The Tinder Swindler, Inventing Anna, The Dropout… the recent speight of con-artist content satisfies viewers’ desires to dissect the falls of the rich and successful. Growing tired of hustle culture and looking to anti-hero characters to explore our wannabee criminal darkside, here’s why we’re all loving a bit of ‘con-tent’ recently.
People are over hustle culture
People are starting to be more than a little suspicious when it comes to the glossy hustle culture they’ve been sold by #Girlbosses and 4am CEO morning routines. Burnt out from their 7-9 corporate day jobs and evening side-hustles, people are increasingly sceptical about the realism of hustle culture. In fact, it seems the trendiest thing you can do right now is quit your job. The UK Labour Force Survey, released at the end of 2021, found that resignations and job-to-job moves in the UK are at the highest level in 20 years. And as economic inequalities widen, people are finding release by seeing these tragic hustle heroes fall fast.

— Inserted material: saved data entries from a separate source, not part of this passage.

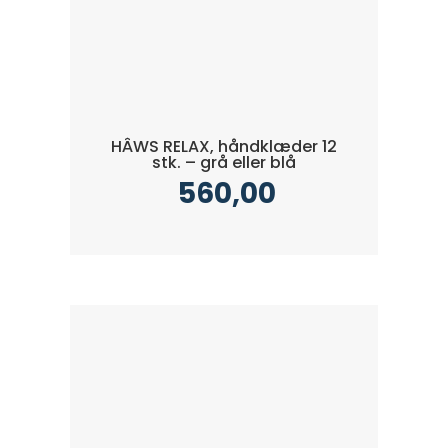
HÂWS RELAX, håndklæder 12
stk. – grå eller blå
560,00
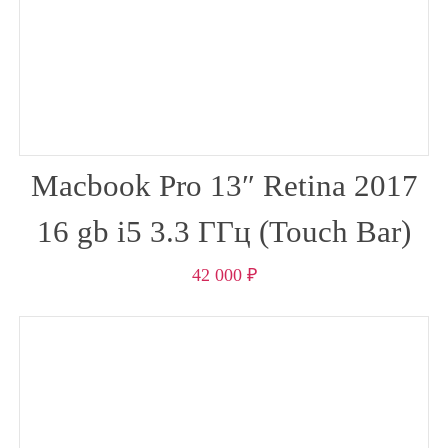
Macbook Pro 13″ Retina 2017
16 gb i5 3.3 ГГц (Touch Bar)
42 000
₽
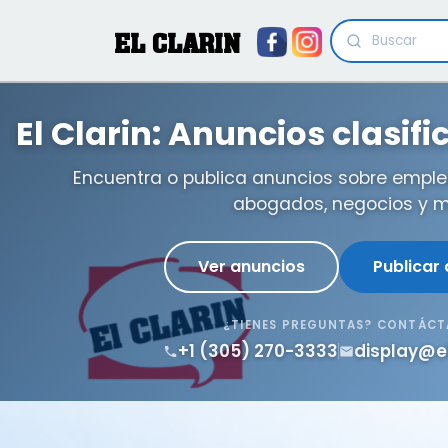
EL CLARIN
El Clarin: Anuncios clasif
Encuentra o publica anuncios sobre emple
abogados, negocios y m
Ver anuncios
Publicar
¿TIENES PREGUNTAS? CONTÁC
+1 (305) 270-3333
display@e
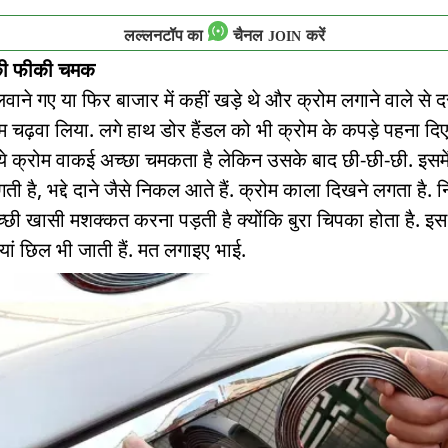
लल्लनटॉप का
चैनल
करें
JOIN
की फीकी चमक
लवाने गए या फिर बाजार में कहीं खड़े थे और क्रोम लगाने वाले से द
म चढ़वा लिया. लगे हाथ डोर हैंडल को भी क्रोम के कपड़े पहना दि
ये क्रोम वाकई अच्छा चमकता है लेकिन उसके बाद छी-छी-छी. इसमे
ती है, भद्दे दाने जैसे निकल आते हैं. क्रोम काला दिखने लगता है. 
अच्छी खासी मशक्कत करना पड़ती है क्योंकि बुरा चिपका होता है. इ
लियां छिल भी जाती हैं. मत लगाइए भाई.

Offering a ‘safe place’ to divulge in seeing hustle icons such as the Tinder Swindler, Anna Delvey and Elizabeth Holmes get their comeuppance, people feel comforted that living by the rulebook keeps them safe from the false promises of ‘hustlehood’. Deep down, indulging in the criminal revelations of hustling ‘til the wheels fall off makes us all feel a little bit safer by putting our mental health first and devouring Netflix’s finest scam content. Finally, the ‘con-tent’ exhausted millennials have found a space where they can divulge in their anti-capitalist impulses safely.
And, you know, if something looks too good to be true, it probably is.
People want more female anti-heroes
The rise of relatable female anti-heroes and flawed women are reclaiming the hero narrative. Inventing Anna, a number 1 series in the US and in 87 other countries the weekend of its debut, raked in 77.31 million hours of viewing globally. The story of Elizabeth Holmes is playing out on DIsney+’s new series, The Dropout, with Amanda Seyfried portraying the now disgraced founder and convicted fraudster. And the content doesn’t stop there. Netflix plans to make another scammer girl docuseries - this time, about bitcoin burglar and internet rapper Heather Morgan.
Outside of streaming, representation of women as the hero (and/or antihero) is still dismally low - and people’s reaction to more nuanced female characters - where they are not simply bad or good - demonstrates an opportunity for media brands looking to create more relatable characters. Yep, not all female leads need to be likeable! Manifesting on the internet as the cult ‘scam girl energy’, women are light-heartedly celebrating the exploitation of patriarchal business structures that have kept them out of the CEO and founder roles, and not landing the VC investment pitch.
Another interpretation of ‘scam girl energy’? Fake it ‘til you make it. (Without the scamming, obvs).
People love to self-sleuth
It’s in our nature to be highly attuned to criminal misdemeanours, and we instinctively want to discover the who, what, where, when and what, so we can find out what makes criminals tick, and better protect ourselves from criminal activity.
The same goes for scam content – people don’t want to be the one caught out, or made to look stupid when they’re the ones being duped. Take Madbird, the plausible jobfishing scheme (a fake graphic design agency) which enticed people to work on a commission-only basis for the first six months. And with the huge uptick in cyber crime spurred on by the pandemic’s mass digitisation, people feel the need to get up to speed on different sorts of crimes that they could fall victim to.
Keeping one step ahead is the latest real-life cluedo behaviour we’re all ‘guilty as charged’ of indulging in.